Glad you have the answer.

Cheers !


----------



## gagey (Jan 26, 2019)

*Re: Create Gmail Draft?*

Hello:  thank you for the solutions so far; I am now automating the creation of gmail emails, adding spreadsheet ranges to the email body and sending PDF attachments within excel using vba, however the one thing I cannot figure out, is how to create an email draft only, so that I can review and make changes necessary before sending the email. I've figured out how to do this with Outlook, but not with Gmail...

Any help would be greatly appreciated!

Gagey.


----------



## daverunt (Jan 28, 2019)

*Re: Create Gmail Draft?*

Hi,

you should start a new thread for this. It's a new post and I may be proved wrong but I cannot see how it is possible.

You are using the SMTP service on your PC which is a mail transport protocol to send your mail to Gmail servers.
There is no application to 'see the mail' you merely send the information in the correct format.

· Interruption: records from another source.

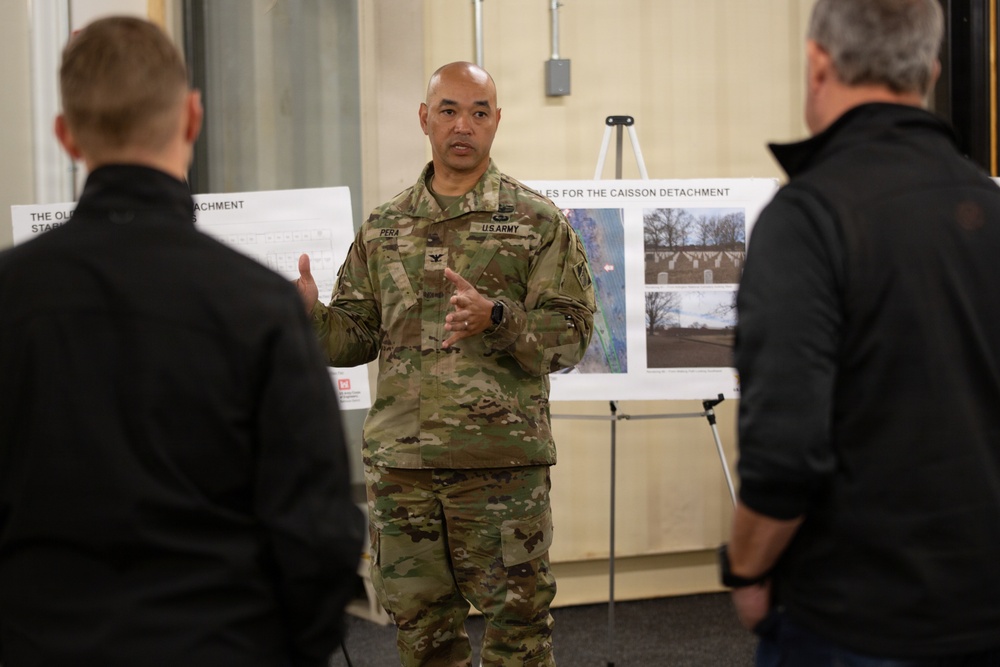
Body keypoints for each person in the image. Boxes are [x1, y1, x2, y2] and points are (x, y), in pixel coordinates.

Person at [0, 16, 364, 667]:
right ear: (192, 117)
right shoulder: (263, 306)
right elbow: (321, 534)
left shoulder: (11, 294)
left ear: (66, 135)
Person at [722, 0, 1000, 664]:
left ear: (818, 64)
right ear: (929, 70)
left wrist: (748, 568)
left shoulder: (808, 218)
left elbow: (786, 446)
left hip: (854, 623)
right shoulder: (991, 207)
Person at [296, 61, 596, 666]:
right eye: (450, 110)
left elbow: (573, 334)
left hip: (501, 470)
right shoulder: (384, 228)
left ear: (497, 122)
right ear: (425, 119)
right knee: (424, 638)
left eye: (479, 112)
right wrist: (310, 316)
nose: (464, 125)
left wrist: (499, 319)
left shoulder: (537, 222)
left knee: (519, 636)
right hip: (404, 471)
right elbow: (353, 339)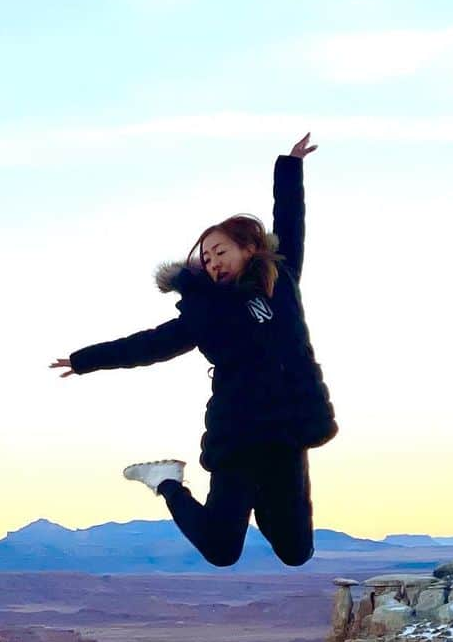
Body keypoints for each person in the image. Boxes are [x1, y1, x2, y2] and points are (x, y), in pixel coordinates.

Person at [50, 132, 337, 568]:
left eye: (219, 251)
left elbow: (290, 219)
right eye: (205, 259)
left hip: (287, 434)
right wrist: (86, 359)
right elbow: (149, 345)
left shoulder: (281, 280)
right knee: (222, 550)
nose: (213, 262)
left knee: (296, 552)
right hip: (238, 436)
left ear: (249, 247)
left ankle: (260, 499)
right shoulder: (205, 313)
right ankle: (166, 480)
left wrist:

Sending via Outlook allows you that flexibility to view generated mails etc.


----------



## gagey (Jan 28, 2019)

*Re: Create Gmail Draft?*

Hi:  I realized yesterday that I probably need to post this as a new thread (which I  later did).  Thank you so much for your reply; good to know that this can be done with Outlook but not Gmail.

Have a great day!

Gagey.


----------